By going beyond the “who” and into the “how and why,” Consumer Connect allows brands to take the data and move more quickly into informed activation strategies.

“The value to the pork supply chain can’t be overstated,” Hafer noted. “These insights allow the industry to focus on our most important consumers and help craft better-informed strategies that create actionable consumer pull-through strategies that packers, retailers, and food service partners can fund confidently.

To date, NPB’s market growth team has held more than 50 meetings with C-suite-level individuals of supply chain partners of every type and size to showcase the Consumer Connect playbook. The strategies outlined in the playbook identify how supply chain stakeholders can implement this research into their own branding and marketing.

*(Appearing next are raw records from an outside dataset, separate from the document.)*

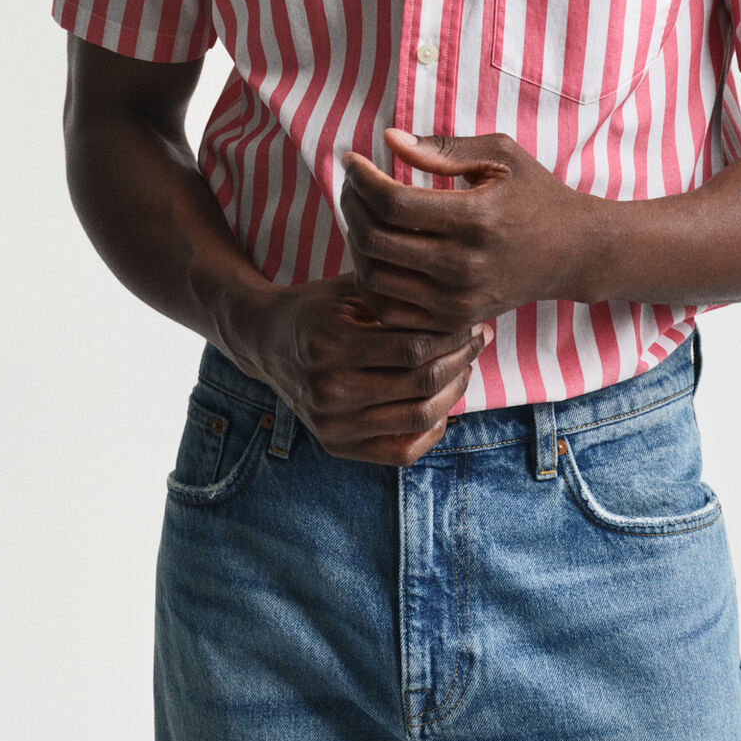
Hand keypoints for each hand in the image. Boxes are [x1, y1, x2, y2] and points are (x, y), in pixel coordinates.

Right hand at [228, 274, 491, 466]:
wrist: (264, 342)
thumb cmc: (317, 308)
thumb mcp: (350, 289)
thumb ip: (398, 297)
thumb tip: (464, 308)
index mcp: (330, 344)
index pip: (413, 348)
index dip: (452, 336)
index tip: (471, 323)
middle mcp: (327, 389)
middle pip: (419, 384)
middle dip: (460, 360)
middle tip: (476, 341)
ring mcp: (330, 424)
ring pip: (418, 418)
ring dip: (453, 393)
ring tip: (463, 367)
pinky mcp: (335, 446)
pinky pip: (402, 451)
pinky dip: (432, 429)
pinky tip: (440, 402)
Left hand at [340, 129, 606, 332]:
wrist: (572, 252)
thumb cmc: (534, 194)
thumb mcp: (501, 156)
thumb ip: (443, 148)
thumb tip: (388, 140)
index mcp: (476, 218)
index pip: (393, 203)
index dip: (361, 179)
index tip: (351, 159)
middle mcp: (464, 265)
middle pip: (376, 239)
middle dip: (352, 204)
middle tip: (352, 184)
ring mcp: (457, 299)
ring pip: (373, 277)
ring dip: (356, 241)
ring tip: (362, 214)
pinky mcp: (453, 320)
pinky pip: (389, 309)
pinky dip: (371, 279)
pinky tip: (377, 250)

“Helping decision-makers understand where and how to impact their brands and businesses was at the core of the work, and why we invested so heavily,” Hafer said. “This work has brought key investments, initiatives, and progress in areas like sustainability, nutrition, and demand together in a way that hasn’t been possible before now.”

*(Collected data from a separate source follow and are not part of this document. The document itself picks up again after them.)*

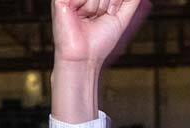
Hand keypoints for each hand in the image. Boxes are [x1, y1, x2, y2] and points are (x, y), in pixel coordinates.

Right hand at [51, 0, 149, 123]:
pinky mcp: (60, 0)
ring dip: (97, 8)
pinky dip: (87, 7)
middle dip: (109, 3)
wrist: (85, 58)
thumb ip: (130, 0)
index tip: (109, 14)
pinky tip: (79, 16)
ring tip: (88, 19)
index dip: (115, 3)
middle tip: (99, 17)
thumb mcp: (122, 15)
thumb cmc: (99, 41)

Hafer points to several examples of how supply chain partners have used the insights, including:

  • As a basis for brand and innovation research for brand development.
  • Implementing the consumer-typing tool for their own research and/or coding it into their own custom segmentation.
  • Positioning and selling branded products with segments as their priority targets.
  • Tiering brands and messaging
  • Reviewing current branded offerings, product innovation, and products in the pipeline through the lens of consumer needs and wants. 
  • Evolving trade promotion plans and evaluating the brands, products, and merchandising materials used throughout the shopper journey.
  • Ideating menus and new limited-time offers featuring fresh pork as an ingredient.
  • Tracking issues and understanding which segments need to be prioritized based on topics that could pose a risk to their confidence in pork.

“This is the best time in the past 40 years to reposition pork for the long term,” Fleming said. “We have generations that don’t have the affinity for pork like Boomers did. While that could be interpreted as a threat to our future success, we have a blank slate to engage younger Americans around what matters to them, build a brand they love, and share the flavors and versatility that are unique to pork.”